* **The task**
The entries below are to be copied exactly, with every picture left out.

BEGIN Task input

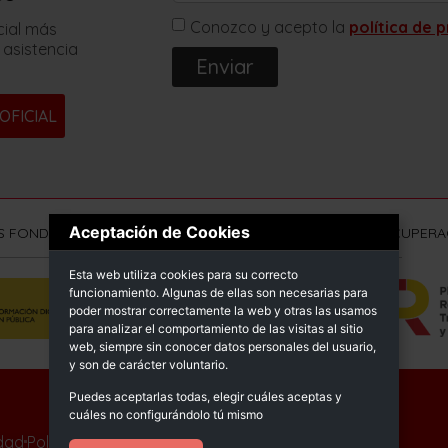
Conozco y acepto la
política de 
cial más
 asistencia
Enviar
OFICIAL
Aceptación de Cookies
S FONDOS NEXT GENERATION (EU) DEL MECANISMO DE RECUPERAC
Esta web utiliza cookies para su correcto
funcionamiento. Algunas de ellas son necesarias para
poder mostrar correctamente la web y otras las usamos
para analizar el comportamiento de las visitas al sitio
web, siempre sin conocer datos personales del usuario,
y son de carácter voluntario.
Puedes aceptarlas todas, elegir cuáles aceptas y
© Sprimsol 2025
cuáles no configurándolo tú mismo
idad
Política de calidad
Declaración de accesibilidad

END Task input

* **Answer area**
Conozco y acepto la
política de 
cial más
 asistencia
Enviar
OFICIAL
Aceptación de Cookies
S FONDOS NEXT GENERATION (EU) DEL MECANISMO DE RECUPERAC
Esta web utiliza cookies para su correcto
funcionamiento. Algunas de ellas son necesarias para
poder mostrar correctamente la web y otras las usamos
para analizar el comportamiento de las visitas al sitio
web, siempre sin conocer datos personales del usuario,
y son de carácter voluntario.
Puedes aceptarlas todas, elegir cuáles aceptas y
© Sprimsol 2025
cuáles no configurándolo tú mismo
idad
Política de calidad
Declaración de accesibilidad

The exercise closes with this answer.